Page images with their extracted text:
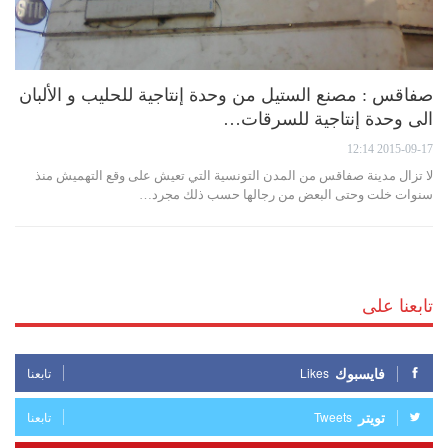
صفاقس : مصنع الستيل من وحدة إنتاجية للحليب و الألبان
الى وحدة إنتاجية للسرقات…
2015-09-17 12:14
لا تزال مدينة صفاقس من المدن التونسية التي تعيش على وقع التهميش منذ
سنوات خلت وحتى البعض من رجالها حسب ذلك مجرد…
تابعنا على
فايسبوك
Likes
تابعنا
تويتر
Tweets
تابعنا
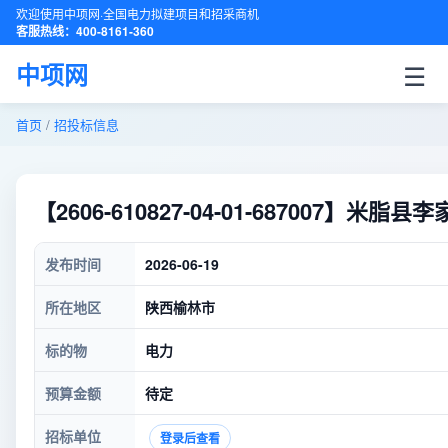
欢迎使用中项网·全国电力拟建项目和招采商机
客服热线：400-8161-360
☰
中项网
首页
/
招投标信息
【2606-610827-04-01-687007】
发布时间
2026-06-19
所在地区
陕西榆林市
标的物
电力
预算金额
待定
招标单位
登录后查看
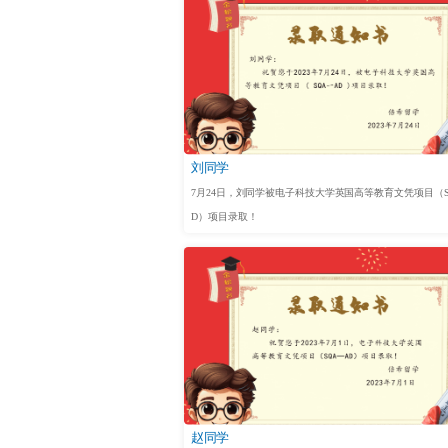
刘同学
7月24日，刘同学被电子科技大学英国高等教育文凭项目（S
D）项目录取！
赵同学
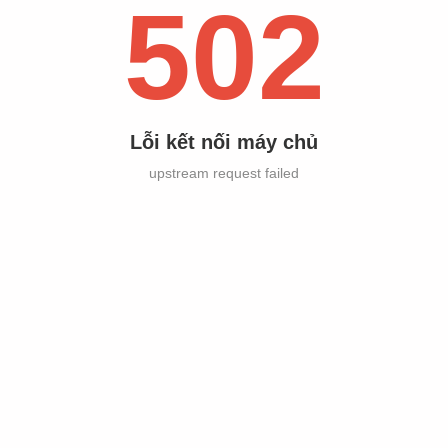
502
Lỗi kết nối máy chủ
upstream request failed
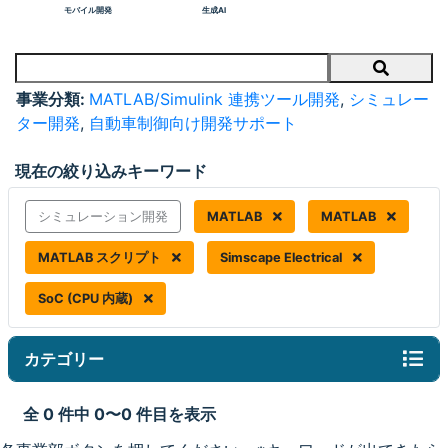
モバイル開発
生成AI
Search
事業分類:
MATLAB/Simulink 連携ツール開発
,
シミュレー
ター開発
,
自動車制御向け開発サポート
現在の絞り込みキーワード
シミュレーション開発
MATLAB
MATLAB
MATLAB スクリプト
Simscape Electrical
SoC (CPU 内蔵)
カテゴリー
全 0 件中 0〜0 件目を表示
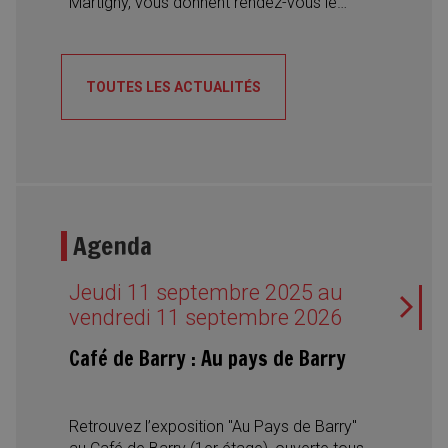
Martigny, vous donnent rendez-vous le
samedi 22 août 2026 pour la 5e édition du
Festival du Riz. Une journée placée sous le
signe de la convivialité, des découvertes
TOUTES LES ACTUALITÉS
culinaires et des rencontres interculturelles,
avec des spécialités du monde entier, des
desserts traditionnels, des concerts et des
spectacles de danse.
Agenda
Jeudi 11 septembre 2025 au
vendredi 11 septembre 2026
Café de Barry : Au pays de Barry
Retrouvez l’exposition "Au Pays de Barry"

> [Problem to work on]:
Please lay out every line of text in the records above as a JSON list of strings, one string per line, leaving out blank lines. Leave the pictures out of the answer.

> [Task response]:
[
  "صفاقس : مصنع الستيل من وحدة إنتاجية للحليب و الألبان",
  "الى وحدة إنتاجية للسرقات…",
  "2015-09-17 12:14",
  "لا تزال مدينة صفاقس من المدن التونسية التي تعيش على وقع التهميش منذ",
  "سنوات خلت وحتى البعض من رجالها حسب ذلك مجرد…",
  "تابعنا على",
  "فايسبوك",
  "Likes",
  "تابعنا",
  "تويتر",
  "Tweets",
  "تابعنا",
  "欢迎使用中项网·全国电力拟建项目和招采商机",
  "客服热线：400-8161-360",
  "☰",
  "中项网",
  "首页",
  "/",
  "招投标信息",
  "【2606-610827-04-01-687007】",
  "发布时间",
  "2026-06-19",
  "所在地区",
  "陕西榆林市",
  "标的物",
  "电力",
  "预算金额",
  "待定",
  "招标单位",
  "登录后查看",
  "刘同学",
  "7月24日，刘同学被电子科技大学英国高等教育文凭项目（S",
  "D）项目录取！",
  "赵同学",
  "502",
  "Lỗi kết nối máy chủ",
  "upstream request failed",
  "モバイル開発",
  "生成AI",
  "Search",
  "事業分類:",
  "MATLAB/Simulink 連携ツール開発",
  ",",
  "シミュレー",
  "ター開発",
  ",",
  "自動車制御向け開発サポート",
  "現在の絞り込みキーワード",
  "シミュレーション開発",
  "MATLAB",
  "MATLAB",
  "MATLAB スクリプト",
  "Simscape Electrical",
  "SoC (CPU 内蔵)",
  "カテゴリー",
  "全 0 件中 0〜0 件目を表示",
  "Martigny, vous donnent rendez-vous le",
  "samedi 22 août 2026 pour la 5e édition du",
  "Festival du Riz. Une journée placée sous le",
  "signe de la convivialité, des découvertes",
  "TOUTES LES ACTUALITÉS",
  "culinaires et des rencontres interculturelles,",
  "avec des spécialités du monde entier, des",
  "desserts traditionnels, des concerts et des",
  "spectacles de danse.",
  "Agenda",
  "Jeudi 11 septembre 2025 au",
  "vendredi 11 septembre 2026",
  "Café de Barry : Au pays de Barry",
  "Retrouvez l’exposition \"Au Pays de Barry\""
]